This task calls for copying every line in the data below that contains the word "have".
--- Data for this exercise Enclosed Below ---
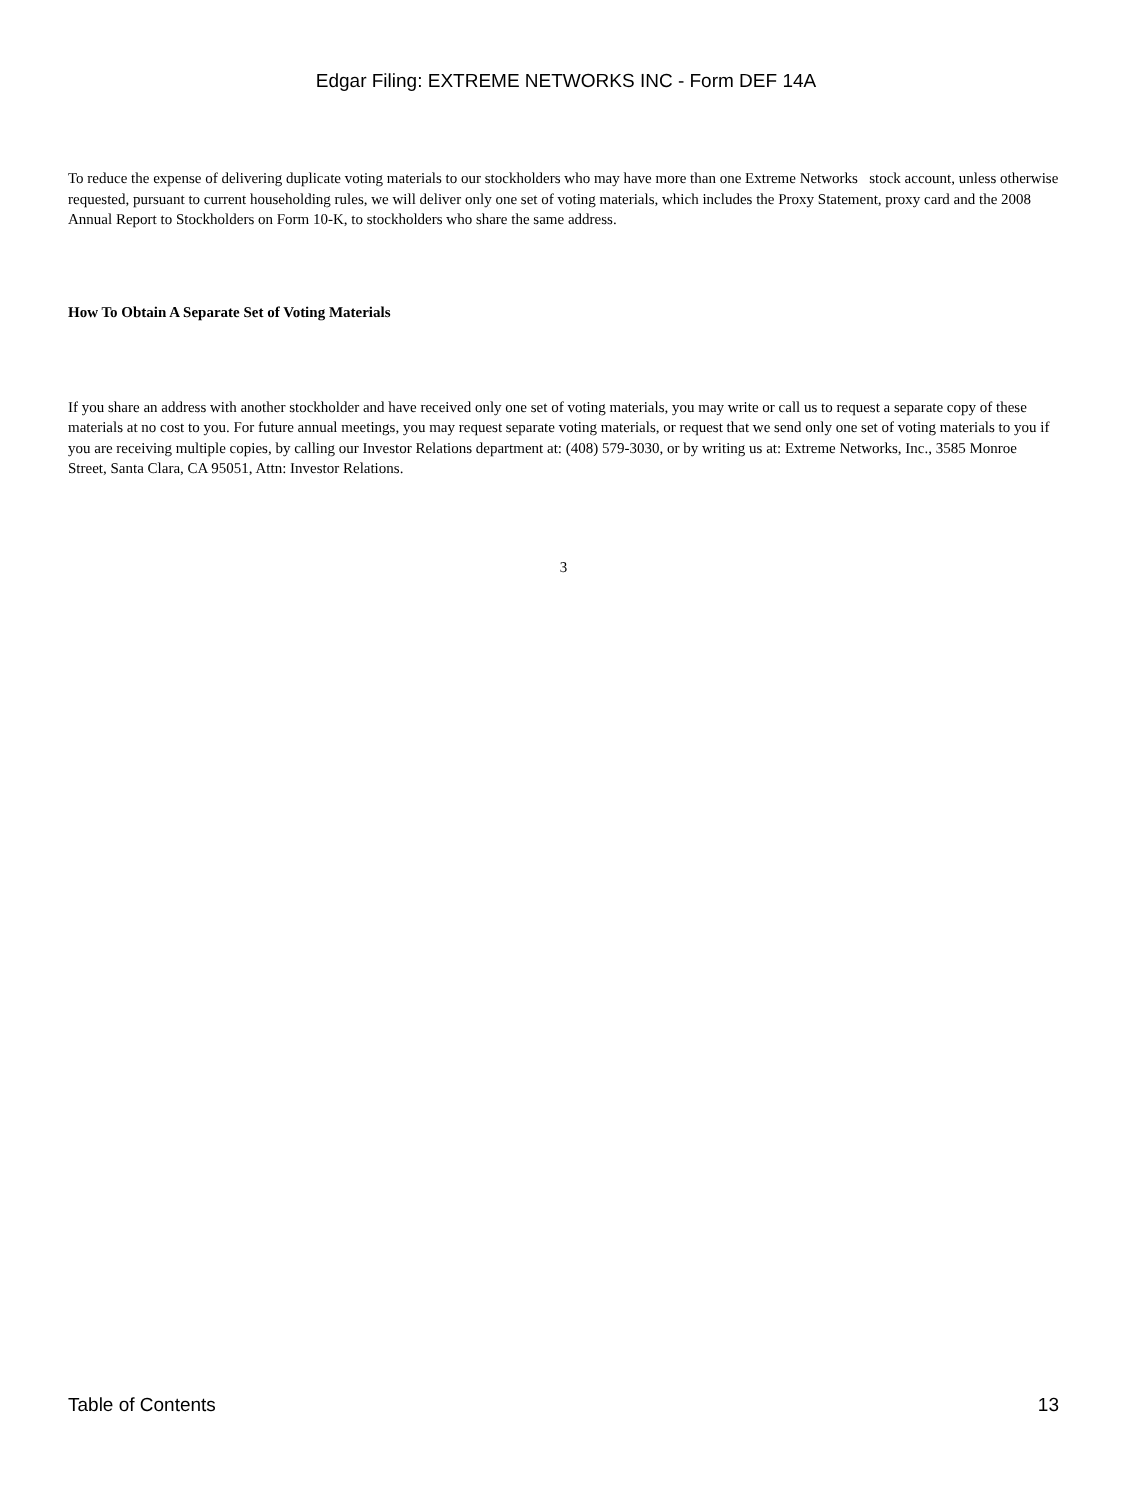Edgar Filing: EXTREME NETWORKS INC - Form DEF 14A
To reduce the expense of delivering duplicate voting materials to our stockholders who may have more than one Extreme Networks stock account, unless otherwise requested, pursuant to current householding rules, we will deliver only one set of voting materials, which includes the Proxy Statement, proxy card and the 2008 Annual Report to Stockholders on Form 10-K, to stockholders who share the same address.
How To Obtain A Separate Set of Voting Materials
If you share an address with another stockholder and have received only one set of voting materials, you may write or call us to request a separate copy of these materials at no cost to you. For future annual meetings, you may request separate voting materials, or request that we send only one set of voting materials to you if you are receiving multiple copies, by calling our Investor Relations department at: (408) 579-3030, or by writing us at: Extreme Networks, Inc., 3585 Monroe Street, Santa Clara, CA 95051, Attn: Investor Relations.
3
Table of Contents 13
--- End of Enclosed Data for this exercise ---
Response to the exercise:
To reduce the expense of delivering duplicate voting materials to our stockholders who may have more than one Extreme Networks stock account, unless otherwise requested, pursuant to current householding rules, we will deliver only one set of voting materials, which includes the Proxy Statement, proxy card and the 2008 Annual Report to Stockholders on Form 10-K, to stockholders who share the same address.
If you share an address with another stockholder and have received only one set of voting materials, you may write or call us to request a separate copy of these materials at no cost to you. For future annual meetings, you may request separate voting materials, or request that we send only one set of voting materials to you if you are receiving multiple copies, by calling our Investor Relations department at: (408) 579-3030, or by writing us at: Extreme Networks, Inc., 3585 Monroe Street, Santa Clara, CA 95051, Attn: Investor Relations.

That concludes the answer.